The reality of these tragedies brought me to the Book of Acts, where I dissected Paul’s relationship with Barnabus. We watched for several chapters as these men encouraged one another, ministered along side each other, traveled together, discipled believers, suffered persecution, and brought many to the knowledge of Christ. As a matter of fact, God set them apart specifically to minister in this capacity (v 13:2). Then BOOM, at the end of Chapter 15 they have a huge disagreement and part ways.
There are a few things that I observed about this disagreement that are critical to understanding the situation:
1. They were both godly people. We know that Paul was God’s chosen man to bring the gospel to the Gentiles. The bible describes Barnabus as, “a good man, full of the Holy Spirit and faith” (v 11:24) and one who brought several people to the Lord. Paul and Barnabus were not only good men; they were strong godly men who had kingdom work as their priority. One did not intend to do the other harm.
2. They were in agreement concerning the issue. Both Paul and Barnabus agreed to visit the churches where they had previously ministered to see how the brothers were doing. Their desire and focus were exactly the same.
3. The division was a result of “how” to go about accomplishing the mission at hand. Isn’t that often the case? We may all agree about what to do, but not how to do it. Barnabus wanted to take John; Paul wanted to take Silas. As far as we know in the Scripture, this was certainly the end of their ministry together, and might have even been the end of their relationship.

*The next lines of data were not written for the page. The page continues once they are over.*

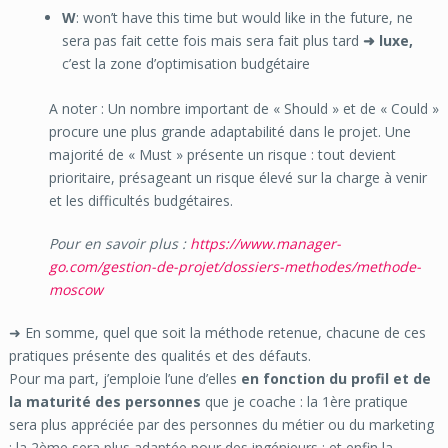
W
: won’t have this time but would like in the future, ne
sera pas fait cette fois mais sera fait plus tard
➜ luxe,
c’est la zone d’optimisation budgétaire
A noter : Un nombre important de « Should » et de « Could »
procure une plus grande adaptabilité dans le projet. Une
majorité de « Must » présente un risque : tout devient
prioritaire, présageant un risque élevé sur la charge à venir
et les difficultés budgétaires.
Pour en savoir plus :
https://www.manager-
go.com/gestion-de-projet/dossiers-methodes/methode-
moscow
➜ En somme, quel que soit la méthode retenue, chacune de ces
pratiques présente des qualités et des défauts.
Pour ma part, j’emploie l’une d’elles
en fonction du profil et de
la maturité des personnes
que je coache : la 1ère pratique
sera plus appréciée par des personnes du métier ou du marketing
; la 2ème sera plus adaptée pour des ingénieurs ; et enfin la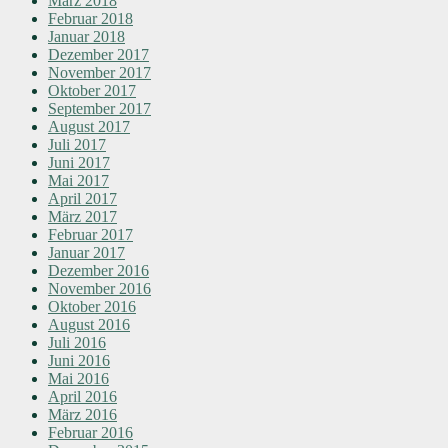
März 2018
Februar 2018
Januar 2018
Dezember 2017
November 2017
Oktober 2017
September 2017
August 2017
Juli 2017
Juni 2017
Mai 2017
April 2017
März 2017
Februar 2017
Januar 2017
Dezember 2016
November 2016
Oktober 2016
August 2016
Juli 2016
Juni 2016
Mai 2016
April 2016
März 2016
Februar 2016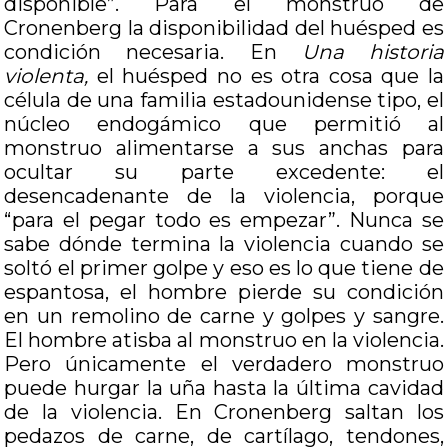
disponible”. Para el monstruo de
Cronenberg la disponibilidad del huésped es
condición necesaria. En
Una historia
violenta,
el huésped no es otra cosa que la
célula de una familia estadounidense tipo, el
núcleo endogámico que permitió al
monstruo alimentarse a sus anchas para
ocultar su parte excedente: el
desencadenante de la violencia, porque
“para el pegar todo es empezar”. Nunca se
sabe dónde termina la violencia cuando se
soltó el primer golpe y eso es lo que tiene de
espantosa, el hombre pierde su condición
en un remolino de carne y golpes y sangre.
El hombre atisba al monstruo en la violencia.
Pero únicamente el verdadero monstruo
puede hurgar la uña hasta la última cavidad
de la violencia. En Cronenberg saltan los
pedazos de carne, de cartílago, tendones,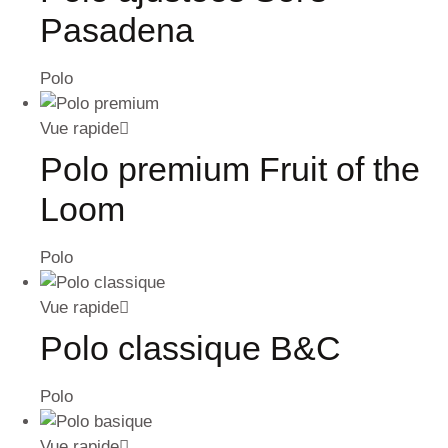
Pasadena
Polo
Vue rapide
Polo premium Fruit of the
Loom
Polo
Vue rapide
Polo classique B&C
Polo
Vue rapide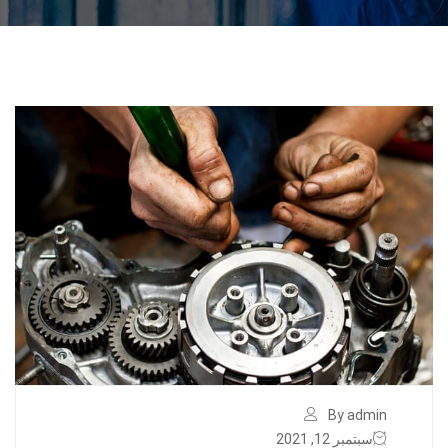
By admin
سبتمبر 12, 2021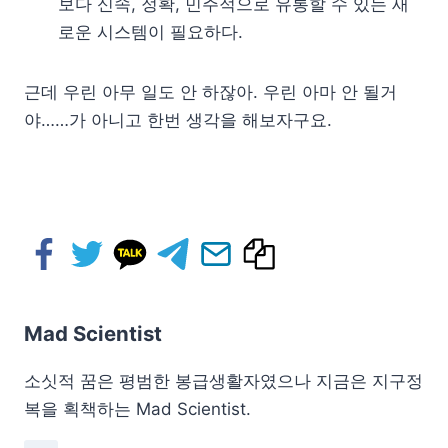
보다 신속, 정확, 민주적으로 유통할 수 있는 새
로운 시스템이 필요하다.
근데 우린 아무 일도 안 하잖아. 우린 아마 안 될거
야……가 아니고 한번 생각을 해보자구요.
Mad Scientist
소싯적 꿈은 평범한 봉급생활자였으나 지금은 지구정
복을 획책하는 Mad Scientist.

There is wisdom in these short passages concerning our friendships:
1. It is important to discern the healthiness of a relationship, and whether or not God is drawing it to a close. I have heard it said that we get into trouble when trying to turn “seasonal” people into life-long partnerships. In other words, God places certain people in your life for a season (it may be a short or lengthy period of time); however, it was not God’s intention for the relationship to be a long-term or permanent one. Yet, because we love a person, have become attached, and value the relationship, we do not want to let go, even when it is clear that we should do so.
In different situation, a friend may simply be disagreeable. We are called to live in peace with each other, and if that is not possible, we may have a good cause to part ways.
2. If you must part ways with a friend, do not sin in your anger. This is a tough one because we all have a strong desire to be vindicated. Yet, we are emotional people and sometimes can become bitter, yield to the desire to tell our side of the story, and thereby cause division among friends. We do not have evidence that Barnabus or Paul did those things. I think that Paul could not have ministered as effectively as he did after this disagreement, had he harbored bitterness and resentment in his heart against Barnabus. When placed in a disbanding situation with a friend, I encourage you to speak the truth in love, then remain silent concerning the issue or only speak words that will uplift your friend, and finally, make a clean break.
It is tough to follow these lessons because a period of grieving is sure to follow if you make the tough decision to part ways. Unfortunately, these lessons could also result in rumors and untruths circulating about you. However, take comfort in knowing that if your friend meant evil against you, God will know it. If you have done the right thing, God will know that too.
Have you experienced a significant loss of a friendship, and wondered to yourself, What happened?